Presented By O'Reilly and Cloudera
Make Data Work
September 25–26, 2017: Training
September 26–28, 2017: Tutorials & Conference
New York, NY

Learning location: Real-time feature extraction for mobile analytics

Sander Pick (Set), Andrew Hill (Textile), Carson Farmer (Set)
2:05pm2:45pm Wednesday, September 27, 2017
Machine Learning & Data Science
Location: 1A 06/07 Level: Intermediate
Average rating: ****.
(4.00, 1 rating)

Who is this presentation for?

  • Data scientists, mobile developers, and CTOs

Prerequisite knowledge

  • Basic knowledge of machine learning, statistical computation, and simple/complex data structures

What you'll learn

  • Learn why your mobile applications should be using sketch-based algorithms, how data sketching and streaming data structures can facilitate location-based feature extraction, and some of the pitfalls and features of location data
  • Understand streaming data sketch concepts, as well as some of the available tools and software solutions that are currently available


Modern advances in information and communication technology have converged with popular culture to create an environment that is overflowing with new forms of location data. As excitement surrounding these types of personal mobility data sources continues to build, the potential to develop location-based services that are more dynamic, intelligent, responsive, and powerful builds with it. However, issues of scalability, privacy, and timeliness arise when operating with massive human mobility data sources. Furthermore, many of the machine learning approaches favored by the data science community rely on data preprocessing in the form of feature engineering before the true art of modeling can begin. Andrew Hill and Sander Pick explore new approaches to location-based feature extraction based on an emerging branch of computer and data science focused on streaming algorithms, or “sketches.”

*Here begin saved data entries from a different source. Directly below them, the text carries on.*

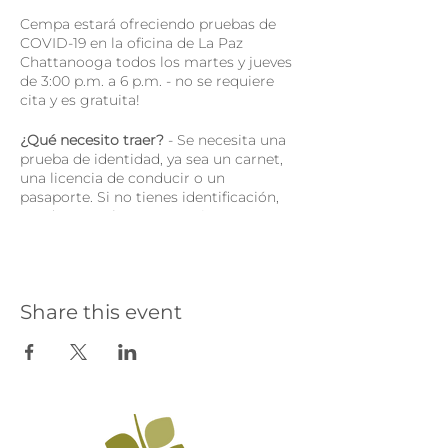
Cempa estará ofreciendo pruebas de
COVID-19 en la oficina de La Paz
Chattanooga todos los martes y jueves
de 3:00 p.m. a 6 p.m. - no se requiere
cita y es gratuita!
¿Qué necesito traer?
- Se necesita una
prueba de identidad, ya sea un carnet,
una licencia de conducir o un
pasaporte. Si no tienes identificación,
puede traer algo que contiene su
dirección de residencia (una factura,
etc.)
¿Qué recibiré?
- Al hacerte la prueba
Share this event
con Cempa, administraremos la prueba
en el lugar, completamente gratis.
Tomará de 3 a 5 días para recibir sus
resultados. También recibirás una
mascarilla/cubierta facial desechable e
indicaciones de cómo manejar
síntomas leves de COVID-19.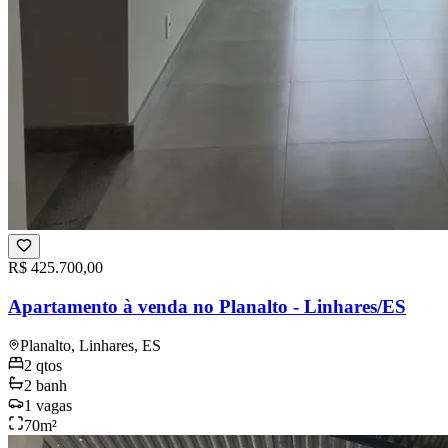
R$ 425.700,00
Apartamento à venda no Planalto - Linhares/ES
Planalto, Linhares, ES
2
qtos
2
banh
1
vagas
70
m²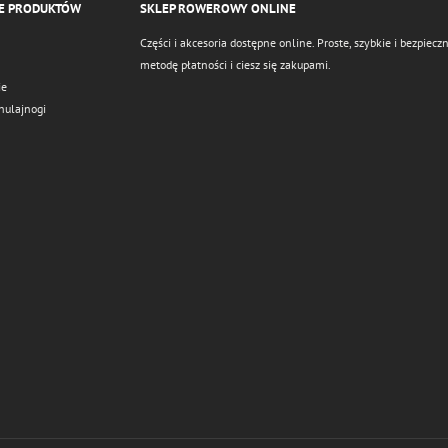
E PRODUKTÓW
SKLEP ROWEROWY ONLINE
Części i akcesoria dostępne online. Proste, szybkie i bezpie
metodę płatności i ciesz się zakupami.
ie
hulajnogi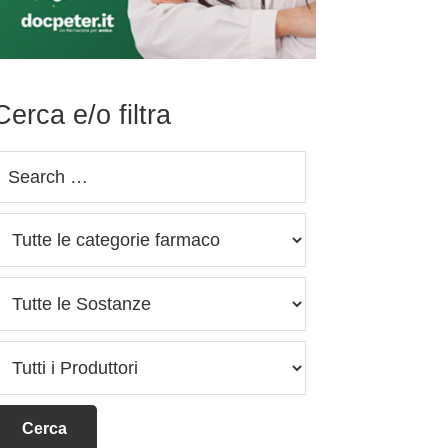
Cerca e/o filtra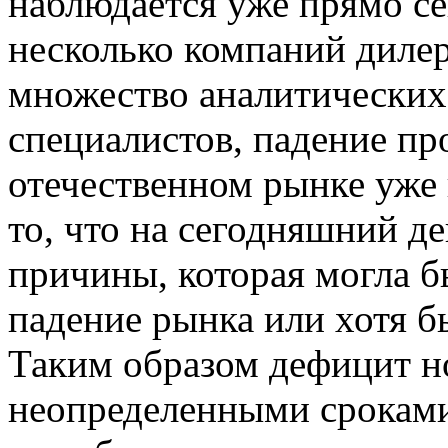
наблюдается уже прямо се
несколько компаний дилер
множество аналитических 
специалистов, падение пр
отечественном рынке уже 
то, что на сегодняшний д
причины, которая могла 
падение рынка или хотя б
Таким образом дефицит но
неопределенными сроками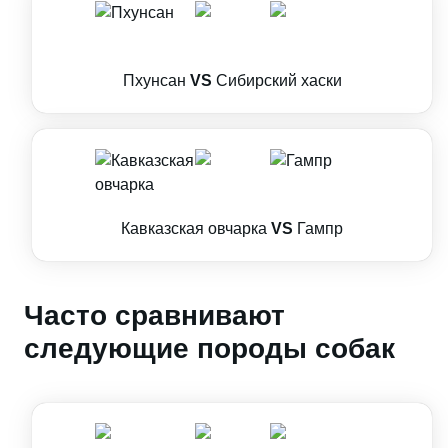
Пхунсан
VS
Сибирский хаски
Кавказская овчарка
VS
Гампр
Часто сравнивают
следующие породы собак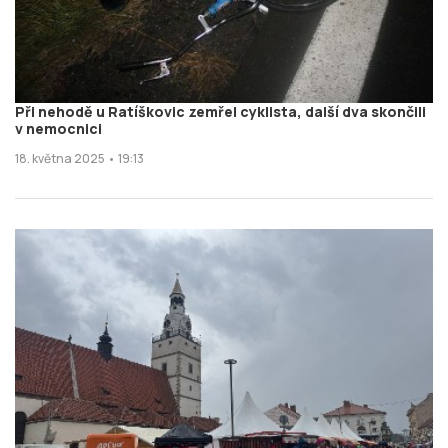
Při nehodě u Ratíškovic zemřel cyklista, další dva skončili
v nemocnici
18. května 2025 • 19:13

In the data sketching world, the idea is that exact queries on massively large data sources can be untenable, but if an approximate answer is acceptable, then it is often possible to perform these queries orders-of-magnitude faster (often with mathematically proven error bounds). Andrew and Sander start by going over some common data sketching algorithms that are easily deployable for a range of data science problems. Building on this, they then highlight some of the ways in which these algorithms can be extended to location data and, using a suite of relatively simple location-aware data sketches, demonstrate how these simple data structures can be deployed in a novel way on mobile devices and used to extract real-time streaming features for subsequent machine learning in real time.

Along the way, Andrew and Sander cover multiple real-world examples, problems, and solutions driven by simple data sketches, share resources for exploring, learning about, and developing your own sketching frameworks, and outline the benefits of data sketching within a reactive application, as well as some of the issues that arise when operating in a data-rich, real-time streaming environment.

Photo of Sander  Pick

Sander Pick


Sander Pick is CTO at Set, an on-device machine learning platform that aims to embed user intelligence into every mobile application. Previously, Sander worked at Apple and Mission Motors. A Montanan, Sander likes focus, climbing, and open spaces.

Photo of Andrew Hill

Andrew Hill


Andrew Hill is cofounder and CEO of Textile, where he is building technology to help data scientists create the future of predictive models from personal location and behavior data. Textile provides an SDK to access over 200+ features extracted in real-time and designed for machine learning. Previously, Andrew was chief science officer at CARTO. He holds a PhD from the University of Colorado, Boulder.

Photo of Carson Farmer

Carson Farmer


Carson Farmer is lead data scientist at Set, a technology startup focused on building innovative new technologies to help mobile application developers make better use of behavioral data, with a focus on protecting users’ privacy. Carson is also an assistant professor of geocomputation in the Department of Geography at the University of Colorado Boulder, where his research focuses on human mobility and space-time interactions.